PROBLEM TO SOLVE:
Line by line, copy out the data that follows.

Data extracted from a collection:

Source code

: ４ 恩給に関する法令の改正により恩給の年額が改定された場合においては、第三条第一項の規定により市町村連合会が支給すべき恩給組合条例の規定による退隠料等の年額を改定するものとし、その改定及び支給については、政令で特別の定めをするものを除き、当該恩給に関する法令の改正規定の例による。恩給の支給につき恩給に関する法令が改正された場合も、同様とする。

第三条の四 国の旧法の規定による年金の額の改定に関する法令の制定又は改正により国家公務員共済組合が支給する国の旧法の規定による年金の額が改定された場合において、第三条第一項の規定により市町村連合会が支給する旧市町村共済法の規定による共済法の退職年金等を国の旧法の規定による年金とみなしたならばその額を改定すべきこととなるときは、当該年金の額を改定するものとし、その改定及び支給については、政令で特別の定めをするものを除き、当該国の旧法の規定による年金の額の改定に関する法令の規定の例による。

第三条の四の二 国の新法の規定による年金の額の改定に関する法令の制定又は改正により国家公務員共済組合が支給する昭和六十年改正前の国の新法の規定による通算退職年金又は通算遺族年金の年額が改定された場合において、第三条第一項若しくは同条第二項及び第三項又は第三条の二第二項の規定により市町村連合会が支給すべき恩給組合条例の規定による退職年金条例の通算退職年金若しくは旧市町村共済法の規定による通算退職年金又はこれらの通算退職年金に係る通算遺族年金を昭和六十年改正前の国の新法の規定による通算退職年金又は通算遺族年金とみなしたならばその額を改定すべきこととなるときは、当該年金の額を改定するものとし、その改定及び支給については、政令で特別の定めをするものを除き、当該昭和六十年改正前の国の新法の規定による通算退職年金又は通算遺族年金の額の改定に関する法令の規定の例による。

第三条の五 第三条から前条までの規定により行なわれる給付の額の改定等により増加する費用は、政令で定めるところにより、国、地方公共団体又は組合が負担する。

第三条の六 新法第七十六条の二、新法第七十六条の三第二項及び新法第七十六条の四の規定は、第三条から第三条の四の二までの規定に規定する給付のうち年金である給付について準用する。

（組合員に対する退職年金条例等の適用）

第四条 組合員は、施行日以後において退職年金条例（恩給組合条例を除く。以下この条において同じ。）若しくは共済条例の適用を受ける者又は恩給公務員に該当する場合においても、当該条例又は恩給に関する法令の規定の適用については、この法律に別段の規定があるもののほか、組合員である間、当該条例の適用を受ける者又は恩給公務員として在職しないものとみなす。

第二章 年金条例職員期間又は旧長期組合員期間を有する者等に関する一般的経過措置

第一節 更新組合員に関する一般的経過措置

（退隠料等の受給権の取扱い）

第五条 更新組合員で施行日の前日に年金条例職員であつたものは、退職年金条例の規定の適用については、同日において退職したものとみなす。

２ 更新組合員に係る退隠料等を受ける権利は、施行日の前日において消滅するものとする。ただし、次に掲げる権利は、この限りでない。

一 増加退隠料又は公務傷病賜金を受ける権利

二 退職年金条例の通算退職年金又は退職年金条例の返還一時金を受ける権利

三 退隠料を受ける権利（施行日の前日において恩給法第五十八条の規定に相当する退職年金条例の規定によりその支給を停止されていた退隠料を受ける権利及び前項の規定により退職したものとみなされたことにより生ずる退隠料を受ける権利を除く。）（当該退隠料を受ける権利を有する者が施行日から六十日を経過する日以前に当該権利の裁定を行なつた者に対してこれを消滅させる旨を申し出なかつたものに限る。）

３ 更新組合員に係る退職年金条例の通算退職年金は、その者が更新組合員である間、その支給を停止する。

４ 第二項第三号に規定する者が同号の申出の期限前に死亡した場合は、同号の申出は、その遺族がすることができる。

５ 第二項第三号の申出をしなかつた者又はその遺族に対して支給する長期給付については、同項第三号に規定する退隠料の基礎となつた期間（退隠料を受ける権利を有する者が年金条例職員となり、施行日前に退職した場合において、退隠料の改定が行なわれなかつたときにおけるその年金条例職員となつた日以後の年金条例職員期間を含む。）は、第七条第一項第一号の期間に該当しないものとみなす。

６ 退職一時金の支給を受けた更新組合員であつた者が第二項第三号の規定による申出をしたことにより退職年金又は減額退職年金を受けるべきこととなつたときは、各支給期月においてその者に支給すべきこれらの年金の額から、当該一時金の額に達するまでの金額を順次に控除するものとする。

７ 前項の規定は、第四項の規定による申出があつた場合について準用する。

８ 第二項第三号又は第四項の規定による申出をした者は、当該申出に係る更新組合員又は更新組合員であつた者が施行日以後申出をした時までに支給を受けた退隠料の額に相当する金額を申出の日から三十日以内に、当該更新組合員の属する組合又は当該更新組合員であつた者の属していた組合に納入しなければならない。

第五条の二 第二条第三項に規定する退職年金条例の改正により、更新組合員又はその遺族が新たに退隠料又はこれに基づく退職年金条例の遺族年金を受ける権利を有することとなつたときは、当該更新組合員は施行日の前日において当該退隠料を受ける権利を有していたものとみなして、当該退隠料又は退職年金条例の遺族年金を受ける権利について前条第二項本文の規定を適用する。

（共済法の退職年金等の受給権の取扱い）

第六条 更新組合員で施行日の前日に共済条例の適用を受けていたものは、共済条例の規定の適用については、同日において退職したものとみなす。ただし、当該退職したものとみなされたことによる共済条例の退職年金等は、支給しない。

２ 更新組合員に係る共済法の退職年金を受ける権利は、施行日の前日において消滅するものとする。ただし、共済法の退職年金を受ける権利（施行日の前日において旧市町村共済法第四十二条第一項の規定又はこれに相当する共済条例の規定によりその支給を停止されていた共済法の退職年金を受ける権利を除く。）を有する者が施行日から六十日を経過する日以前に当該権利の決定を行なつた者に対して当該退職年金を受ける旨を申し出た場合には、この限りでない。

TASK OUTPUT:
Source code

: ４ 恩給に関する法令の改正により恩給の年額が改定された場合においては、第三条第一項の規定により市町村連合会が支給すべき恩給組合条例の規定による退隠料等の年額を改定するものとし、その改定及び支給については、政令で特別の定めをするものを除き、当該恩給に関する法令の改正規定の例による。恩給の支給につき恩給に関する法令が改正された場合も、同様とする。

第三条の四 国の旧法の規定による年金の額の改定に関する法令の制定又は改正により国家公務員共済組合が支給する国の旧法の規定による年金の額が改定された場合において、第三条第一項の規定により市町村連合会が支給する旧市町村共済法の規定による共済法の退職年金等を国の旧法の規定による年金とみなしたならばその額を改定すべきこととなるときは、当該年金の額を改定するものとし、その改定及び支給については、政令で特別の定めをするものを除き、当該国の旧法の規定による年金の額の改定に関する法令の規定の例による。

第三条の四の二 国の新法の規定による年金の額の改定に関する法令の制定又は改正により国家公務員共済組合が支給する昭和六十年改正前の国の新法の規定による通算退職年金又は通算遺族年金の年額が改定された場合において、第三条第一項若しくは同条第二項及び第三項又は第三条の二第二項の規定により市町村連合会が支給すべき恩給組合条例の規定による退職年金条例の通算退職年金若しくは旧市町村共済法の規定による通算退職年金又はこれらの通算退職年金に係る通算遺族年金を昭和六十年改正前の国の新法の規定による通算退職年金又は通算遺族年金とみなしたならばその額を改定すべきこととなるときは、当該年金の額を改定するものとし、その改定及び支給については、政令で特別の定めをするものを除き、当該昭和六十年改正前の国の新法の規定による通算退職年金又は通算遺族年金の額の改定に関する法令の規定の例による。

第三条の五 第三条から前条までの規定により行なわれる給付の額の改定等により増加する費用は、政令で定めるところにより、国、地方公共団体又は組合が負担する。

第三条の六 新法第七十六条の二、新法第七十六条の三第二項及び新法第七十六条の四の規定は、第三条から第三条の四の二までの規定に規定する給付のうち年金である給付について準用する。

（組合員に対する退職年金条例等の適用）

第四条 組合員は、施行日以後において退職年金条例（恩給組合条例を除く。以下この条において同じ。）若しくは共済条例の適用を受ける者又は恩給公務員に該当する場合においても、当該条例又は恩給に関する法令の規定の適用については、この法律に別段の規定があるもののほか、組合員である間、当該条例の適用を受ける者又は恩給公務員として在職しないものとみなす。

第二章 年金条例職員期間又は旧長期組合員期間を有する者等に関する一般的経過措置

第一節 更新組合員に関する一般的経過措置

（退隠料等の受給権の取扱い）

第五条 更新組合員で施行日の前日に年金条例職員であつたものは、退職年金条例の規定の適用については、同日において退職したものとみなす。

２ 更新組合員に係る退隠料等を受ける権利は、施行日の前日において消滅するものとする。ただし、次に掲げる権利は、この限りでない。

一 増加退隠料又は公務傷病賜金を受ける権利

二 退職年金条例の通算退職年金又は退職年金条例の返還一時金を受ける権利

三 退隠料を受ける権利（施行日の前日において恩給法第五十八条の規定に相当する退職年金条例の規定によりその支給を停止されていた退隠料を受ける権利及び前項の規定により退職したものとみなされたことにより生ずる退隠料を受ける権利を除く。）（当該退隠料を受ける権利を有する者が施行日から六十日を経過する日以前に当該権利の裁定を行なつた者に対してこれを消滅させる旨を申し出なかつたものに限る。）

３ 更新組合員に係る退職年金条例の通算退職年金は、その者が更新組合員である間、その支給を停止する。

４ 第二項第三号に規定する者が同号の申出の期限前に死亡した場合は、同号の申出は、その遺族がすることができる。

５ 第二項第三号の申出をしなかつた者又はその遺族に対して支給する長期給付については、同項第三号に規定する退隠料の基礎となつた期間（退隠料を受ける権利を有する者が年金条例職員となり、施行日前に退職した場合において、退隠料の改定が行なわれなかつたときにおけるその年金条例職員となつた日以後の年金条例職員期間を含む。）は、第七条第一項第一号の期間に該当しないものとみなす。

６ 退職一時金の支給を受けた更新組合員であつた者が第二項第三号の規定による申出をしたことにより退職年金又は減額退職年金を受けるべきこととなつたときは、各支給期月においてその者に支給すべきこれらの年金の額から、当該一時金の額に達するまでの金額を順次に控除するものとする。

７ 前項の規定は、第四項の規定による申出があつた場合について準用する。

８ 第二項第三号又は第四項の規定による申出をした者は、当該申出に係る更新組合員又は更新組合員であつた者が施行日以後申出をした時までに支給を受けた退隠料の額に相当する金額を申出の日から三十日以内に、当該更新組合員の属する組合又は当該更新組合員であつた者の属していた組合に納入しなければならない。

第五条の二 第二条第三項に規定する退職年金条例の改正により、更新組合員又はその遺族が新たに退隠料又はこれに基づく退職年金条例の遺族年金を受ける権利を有することとなつたときは、当該更新組合員は施行日の前日において当該退隠料を受ける権利を有していたものとみなして、当該退隠料又は退職年金条例の遺族年金を受ける権利について前条第二項本文の規定を適用する。

（共済法の退職年金等の受給権の取扱い）

第六条 更新組合員で施行日の前日に共済条例の適用を受けていたものは、共済条例の規定の適用については、同日において退職したものとみなす。ただし、当該退職したものとみなされたことによる共済条例の退職年金等は、支給しない。

２ 更新組合員に係る共済法の退職年金を受ける権利は、施行日の前日において消滅するものとする。ただし、共済法の退職年金を受ける権利（施行日の前日において旧市町村共済法第四十二条第一項の規定又はこれに相当する共済条例の規定によりその支給を停止されていた共済法の退職年金を受ける権利を除く。）を有する者が施行日から六十日を経過する日以前に当該権利の決定を行なつた者に対して当該退職年金を受ける旨を申し出た場合には、この限りでない。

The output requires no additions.